# [Task set]
1/ List each symbol that the sentence beginning "where c is the number" defines in the LDA excerpt, with the meaning given for it.
2/ Return the portion of the LDA excerpt between "The optimal number" and "using LDA features.", inclusive.

# [Extracted text]
LDA can be explained in the two following steps. In the first step, between-adulteration levels (Sb) and within-adulteration level variance (Sw) are computed from the spectra by using Eqs. (1) and (2), respectively. The following step involves increasing the between-adulteration levels variance and lowering the within-adulteration level variance that forms a lower-dimensional space. For LDA analysis, the singular value decomposition technique was employed to find the most discriminative transformation of independent variables (wavelengths) in lower dimensional features [27,28,29].

$${S}_{b}= \sum_{i=1}^{c}{n}_{i} \left({\overline{x} }_{i}- \overline{x }\right){\left({\overline{x} }_{i}- \overline{x }\right)}^{T}$$
(1)
$${S}_{w}=\sum_{i=1}^{c}\left({n}_{i}-1\right){S}_{i}= \sum_{i=1}^{c}\sum_{j=1}^{{n}_{i}}\left({x}_{i,j}- {\overline{x} }_{i}\right){\left({\overline{x} }_{i,j}- {\overline{x} }_{i}\right)}^{T}$$
(2)

where c is the number of total adulteration levels, \({n}_{i}\) is the sample size of adulteration level \(i\), \({\overline{x} }_{i}\) is the sample mean of adulteration level \(i\), \(\overline{x }\) is the overall mean, \({S}_{i}\) is the scatter matrix for adulteration level \(i\), \({x}_{i,j}\) is the jth sample of adulteration level \(i\), and \(T\) indicates the transpose of the matrices.

LDA is ideally suited to handling object classification problems, and categorical target values are expected [28]. In this investigation, each adulteration level in the calibration set was regarded as a separate category—sorted by ascending order of adulteration levels, such as category 1 for 0% adulteration level, and category 2 for 2.5% adulteration level. By using these categories, the spectra from the calibration set were transformed into LDA features space. In the following stage, the LDA features were used to train a regression model to learn the actual adulteration levels. The following two steps were considered to test the performance of the model. First, an unknown adulteration level spectrum was transformed into LDA features space using the transformation matrix derived from the LDA of calibration spectra. The LDA features of the unknown adulteration level are combined with regression parameters in the second stage to calculate the predicted adulteration level.

The optimal number of principal components/linear discriminants was determined by evaluating the prediction performance of the models and by considering the total explained variance. Different numbers of components/discriminants were tested and those that gave the best prediction results were chosen. For the quantification of chicory adulterated samples, two linear discriminants and six principal components were considered for developing the regression models. Conversely, two linear discriminants and ten principal components were considered to derive models for the quantification of robusta coffee adulterated samples. The term LDA and PCA followed by a regression model will be used to refer to models calibrated using LDA or PCA features, respectively. For example, the LDA-multiple linear regression model means that a multiple linear regression model was calibrated using LDA features.

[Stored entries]
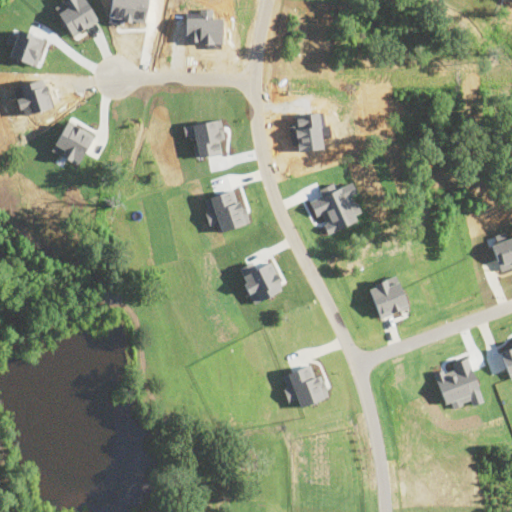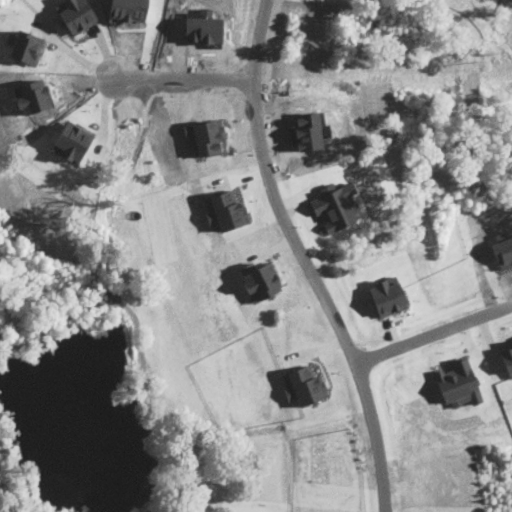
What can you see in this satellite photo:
road: (186, 72)
road: (303, 257)
building: (387, 295)
building: (387, 296)
road: (433, 335)
building: (507, 358)
building: (507, 358)
building: (303, 385)
building: (304, 386)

# [Solutions below]
1/
- c: the number of total adulteration levels
- n_i: the sample size of adulteration level i
- x̄_i: the sample mean of adulteration level i
- x̄: the overall mean
- S_i: the scatter matrix for adulteration level i
- x_{i,j}: the jth sample of adulteration level i
- T: the transpose of the matrices

2/
The optimal number of principal components/linear discriminants was determined by evaluating the prediction performance of the models and by considering the total explained variance. Different numbers of components/discriminants were tested and those that gave the best prediction results were chosen. For the quantification of chicory adulterated samples, two linear discriminants and six principal components were considered for developing the regression models. Conversely, two linear discriminants and ten principal components were considered to derive models for the quantification of robusta coffee adulterated samples. The term LDA and PCA followed by a regression model will be used to refer to models calibrated using LDA or PCA features, respectively. For example, the LDA-multiple linear regression model means that a multiple linear regression model was calibrated using LDA features.